Esta é a parte mais trágica e difícil de quantificar. Após quatro anos de conflito (fevereiro de 2022 a fevereiro de 2026), os números são estarrecedores, mas é importante notar que não existem dados oficiais definitivos, uma vez que ambos os países tratam as suas baixas como segredo de Estado para não afetar o moral das tropas.

As estimativas mais credíveis provêm de serviços de inteligência ocidentais, da ONU e de centros de análise como o CSIS (Center for Strategic and International Studies).

Baixas Militares (Estimativas até Fev 2026)

O total de baixas militares (mortos e feridos) de ambos os lados pode chegar aos 1,8 a 2 milhões de pessoas.

Lado Russo

A Rússia tem sofrido o maior volume de perdas humanas, devido à estratégia de “moedor de carne” (ataques frontais massivos).

  • Mortos: Estimativas variam entre 300.000 e 325.000 soldados.
  • Total de Baixas (Mortos + Feridos): Aproximadamente 1,2 milhões.
  • Contexto: O governo russo raramente admite perdas, tendo confirmado apenas cerca de 6.000 mortes ainda no início da guerra.

Lado Ucraniano

Apesar de sofrer menos baixas que o atacante, o impacto na Ucrânia é severo devido à sua menor base populacional.
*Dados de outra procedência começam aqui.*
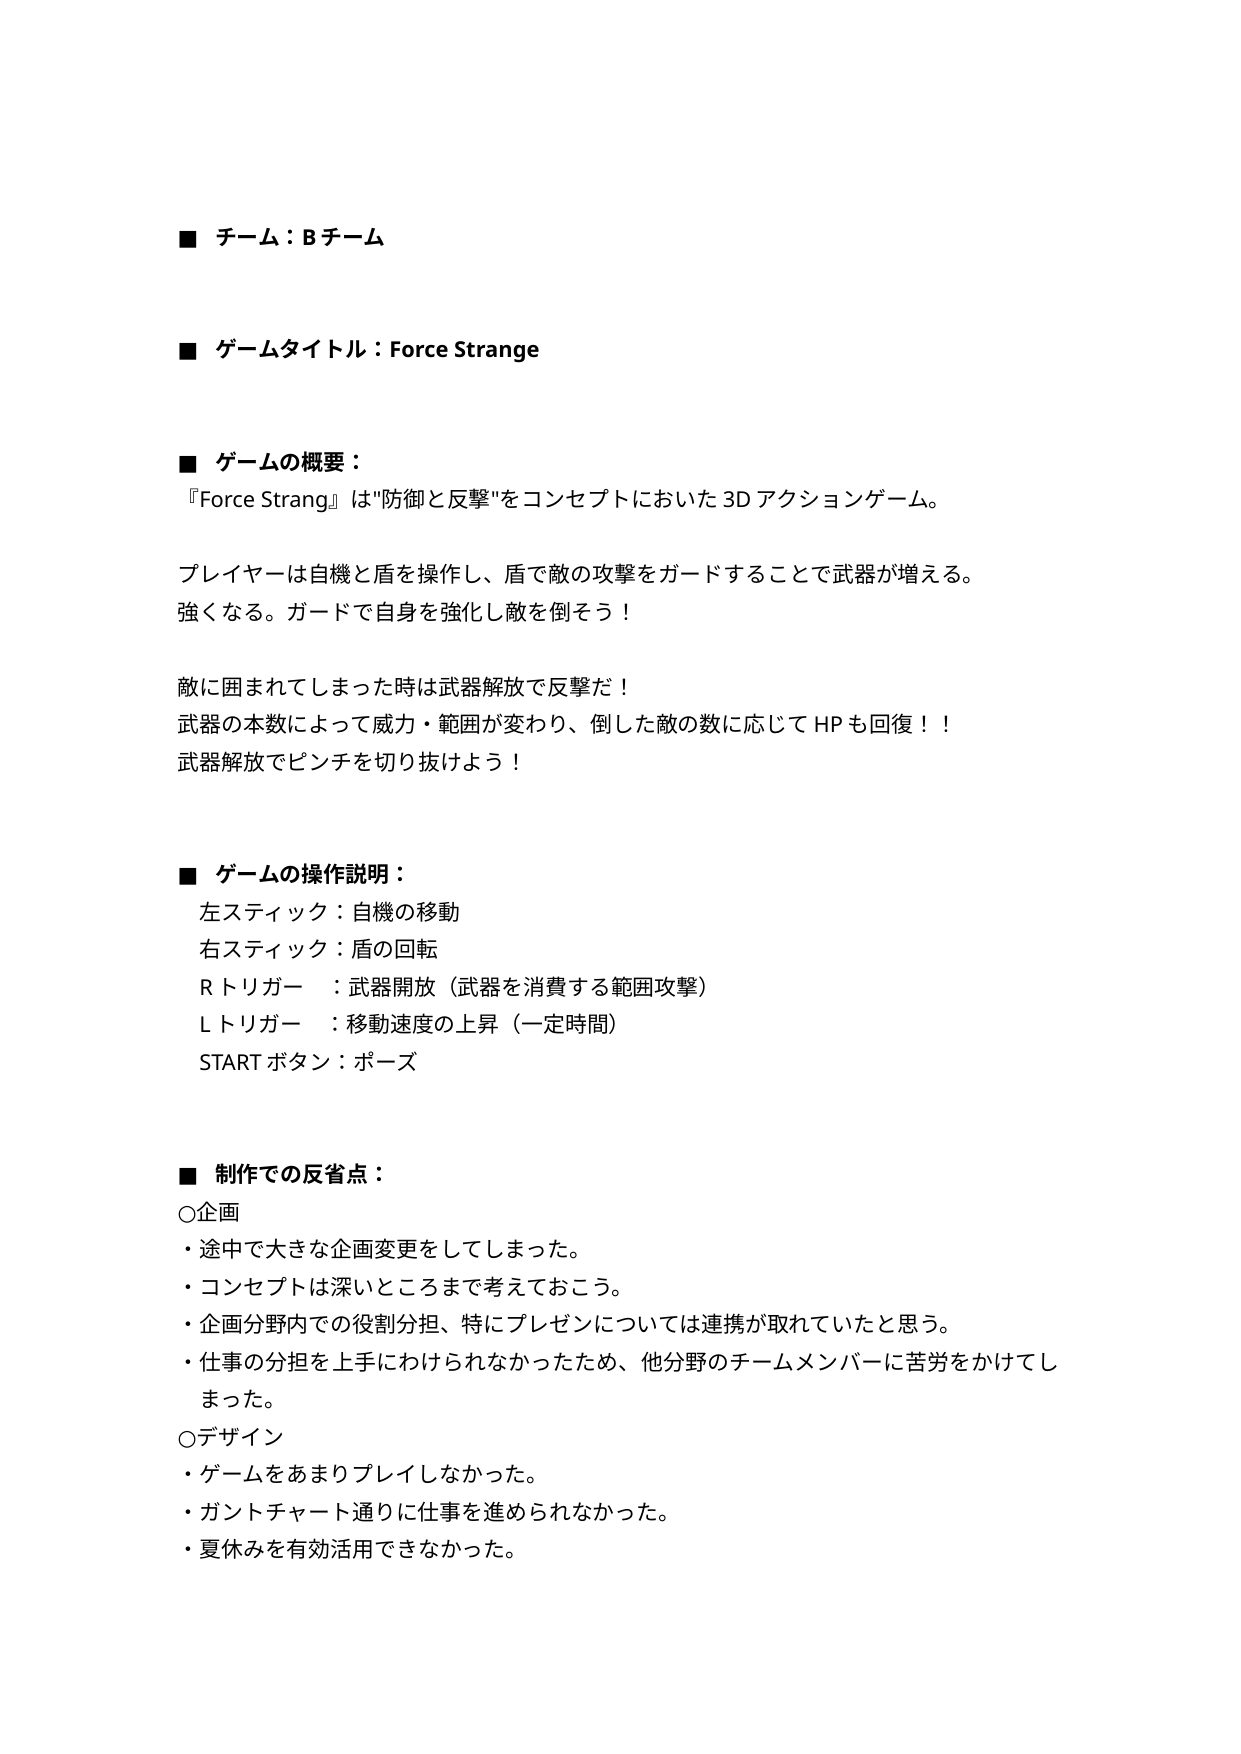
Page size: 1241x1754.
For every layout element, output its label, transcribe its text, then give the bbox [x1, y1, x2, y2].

text 強くなる。ガードで自身を強化し敵を倒そう！ [177, 592, 1063, 629]
text 『Force Strang』は"防御と反撃"をコンセプトにおいた3Dアクションゲーム。 [177, 479, 1063, 517]
text ・夏休みを有効活用できなかった。 [177, 1529, 1063, 1567]
text Rトリガー ：武器開放（武器を消費する範囲攻撃） [177, 967, 1063, 1004]
list ゲームタイトル：Force Strange [177, 329, 1063, 367]
text ・ゲームをあまりプレイしなかった。 [177, 1454, 1063, 1492]
text 左スティック：自機の移動 [177, 892, 1063, 929]
text ・仕事の分担を上手にわけられなかったため、他分野のチームメンバーに苦労をかけてしまった。 [177, 1342, 1063, 1417]
text ・コンセプトは深いところまで考えておこう。 [177, 1267, 1063, 1304]
text ・ガントチャート通りに仕事を進められなかった。 [177, 1492, 1063, 1529]
text STARTボタン：ポーズ [177, 1042, 1063, 1079]
text プレイヤーは自機と盾を操作し、盾で敵の攻撃をガードすることで武器が増える。 [177, 554, 1063, 592]
text ○デザイン [177, 1417, 1063, 1454]
text ○企画 [177, 1192, 1063, 1229]
text 武器解放でピンチを切り抜けよう！ [177, 742, 1063, 779]
list 制作での反省点： [177, 1154, 1063, 1192]
list ゲームの概要： [177, 442, 1063, 479]
text 右スティック：盾の回転 [177, 929, 1063, 967]
text ・途中で大きな企画変更をしてしまった。 [177, 1229, 1063, 1267]
list ゲームの操作説明： [177, 854, 1063, 892]
list チーム：Bチーム [177, 217, 1063, 254]
text 武器の本数によって威力・範囲が変わり、倒した敵の数に応じてHPも回復！！ [177, 704, 1063, 742]
text Lトリガー ：移動速度の上昇（一定時間） [177, 1004, 1063, 1042]
text ・企画分野内での役割分担、特にプレゼンについては連携が取れていたと思う。 [177, 1304, 1063, 1342]
text 敵に囲まれてしまった時は武器解放で反撃だ！ [177, 667, 1063, 704]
  • Mortos: O presidente Zelensky admitiu recentemente cerca de 55.000 mortos, mas agências ocidentais estimam que o número real possa estar entre 100.000 e 140.000.
  • Total de Baixas (Mortos + Feridos): Entre 500.000 e 600.000.

Vítimas Civis na Ucrânia

Estes números são considerados “a ponta do iceberg”, pois a ONU apenas contabiliza casos confirmados individualmente em zonas onde tem acesso.

  • Mortos Confirmados: Mais de 15.000 civis (incluindo pelo menos 766 crianças).
  • Feridos: Mais de 41.000 pessoas.
  • Zonas Ocupadas: Estima-se que em cidades como Mariupol (atualmente sob controlo russo), o número de mortos civis possa ser dezenas de milhares superior ao que é possível confirmar oficialmente.

Comparação de Baixas (Estimativas Médias)

Categoria Rússia (Militares) Ucrânia (Militares) Civis (na Ucrânia)
Mortos (Est.) ~325.000 ~120.000 ~15.000 (confirmados)
Feridos (Est.) ~900.000 ~400.000 ~41.000
Total de Baixas ~1,25 Milhões ~550.000 ~56.000+

Nota: 2025 foi o ano mais letal para civis desde o início da invasão, devido ao uso intensivo de drones e mísseis contra infraestruturas urbanas.

Texto produzido, na pesquisa, com ajuda do Gemini da Google.